▸ **PROBLEMS TO WORK ON**
(1) In the client/server passage, roughly what share of all programming activities is client/server computing said to account for?
(2) State whether each statement agrees with the client/server passage, answering yes or no and quoting the deciding words: (a) The Web is described as one giant client-server system. (b) Middleware is said to serve only to reduce latency. (c) Supporting multiple types of computers and operating systems is described as easy.
(3) Copy everything in the client/server passage from "This means you" down to "processing.".

▸ **DOCUMENT SEGMENT**

The software that resides on the remote machine, and that communicates with the
server, fetches the information, processes it, and displays it on the remote
machine is called the
client.
The
basic concept of client/server computing, then, is not so complicated. The
problems arise because you have a single server trying to serve many clients at
once. Generally a database management system is involved so the designer
“balances” the layout of data into tables for optimal use. In
addition, systems often allow a client to insert new information into a server.
This means you must ensure that one client’s new data doesn’t walk
over another client’s new data, or that data isn’t lost in the
process of adding it to the database. (This is called
transaction
processing.
)
As client software changes, it must be built, debugged and installed on the
client machines, which turns out to be more complicated and expensive than you
might think. It’s especially problematic to support multiple types of
computers and operating systems. Finally, there’s the all-important
performance issue: you might have hundreds of clients making requests of your
server at any one time, and so any small delay is crucial. To minimize latency,
programmers work hard to offload processing tasks, often to the client machine
but sometimes to other machines at the server site using so-called
middleware.
(Middleware is also used to improve maintainability.)
So
the simple idea of distributing information to people has so many layers of
complexity in implementing it that the whole problem can seem hopelessly
enigmatic. And yet it’s crucial: client/server computing accounts for
roughly half of all programming activities. It’s responsible for
everything from taking orders and credit-card transactions to the distribution
of any kind of data – stock market, scientific, government – you
name it. What we’ve come up with in the past is individual solutions to
individual problems, inventing a new solution each time. These were hard to
create and hard to use and the user had to learn a new interface for each one.
The entire client/server problem needs to be solved in a big way.
The
Web as a giant server
The
Web is actually one giant client-server system. It’s a bit worse than
that, since you have all the servers and clients coexisting on a single network
at once. You don’t need to know that, since all you care about is
connecting to and interacting with one server at a time (even though you might
be hopping around the world in your search for the correct server).

Structure-from-motion data:
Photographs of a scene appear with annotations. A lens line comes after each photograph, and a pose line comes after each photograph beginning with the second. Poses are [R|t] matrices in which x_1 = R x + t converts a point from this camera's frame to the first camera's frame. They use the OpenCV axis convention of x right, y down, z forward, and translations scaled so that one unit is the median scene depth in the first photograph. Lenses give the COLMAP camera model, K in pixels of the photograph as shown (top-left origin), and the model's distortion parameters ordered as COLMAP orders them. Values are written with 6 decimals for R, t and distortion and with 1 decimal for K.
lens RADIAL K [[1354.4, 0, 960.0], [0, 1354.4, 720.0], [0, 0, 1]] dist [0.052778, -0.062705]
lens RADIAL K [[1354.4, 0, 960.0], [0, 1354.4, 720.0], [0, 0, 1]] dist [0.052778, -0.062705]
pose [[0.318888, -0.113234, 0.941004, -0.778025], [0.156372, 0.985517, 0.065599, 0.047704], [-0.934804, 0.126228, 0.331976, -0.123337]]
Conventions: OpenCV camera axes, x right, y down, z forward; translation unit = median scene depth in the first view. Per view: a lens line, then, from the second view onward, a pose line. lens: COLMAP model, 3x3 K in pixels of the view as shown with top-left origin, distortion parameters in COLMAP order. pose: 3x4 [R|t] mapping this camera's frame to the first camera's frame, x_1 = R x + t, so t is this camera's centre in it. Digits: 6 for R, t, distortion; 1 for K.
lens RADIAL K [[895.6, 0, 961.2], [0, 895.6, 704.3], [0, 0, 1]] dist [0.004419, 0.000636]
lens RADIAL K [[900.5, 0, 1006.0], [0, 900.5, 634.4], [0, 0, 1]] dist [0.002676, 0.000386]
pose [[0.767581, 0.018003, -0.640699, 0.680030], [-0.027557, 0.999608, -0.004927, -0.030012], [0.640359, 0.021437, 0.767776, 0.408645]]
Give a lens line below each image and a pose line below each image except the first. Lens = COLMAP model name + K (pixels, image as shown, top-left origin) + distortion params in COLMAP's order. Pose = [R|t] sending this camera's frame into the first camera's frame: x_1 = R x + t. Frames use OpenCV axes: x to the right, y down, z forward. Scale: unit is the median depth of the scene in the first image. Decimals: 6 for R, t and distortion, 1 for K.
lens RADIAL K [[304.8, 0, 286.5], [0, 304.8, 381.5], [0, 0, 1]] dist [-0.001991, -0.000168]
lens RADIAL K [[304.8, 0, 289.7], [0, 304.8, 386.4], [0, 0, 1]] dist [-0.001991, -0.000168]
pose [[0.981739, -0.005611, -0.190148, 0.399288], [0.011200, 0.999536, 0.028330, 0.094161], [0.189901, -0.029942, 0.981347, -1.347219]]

▸ **SOLUTIONS IN ORDER**
(1) Roughly half of all programming activities.

(2)
(a) Yes: "The Web is actually one giant client-server system."
(b) No: "Middleware is also used to improve maintainability."
(c) No: "It’s especially problematic to support multiple types of computers and operating systems."

(3)
This means you must ensure that one client’s new data doesn’t walk
over another client’s new data, or that data isn’t lost in the
process of adding it to the database. (This is called
transaction
processing.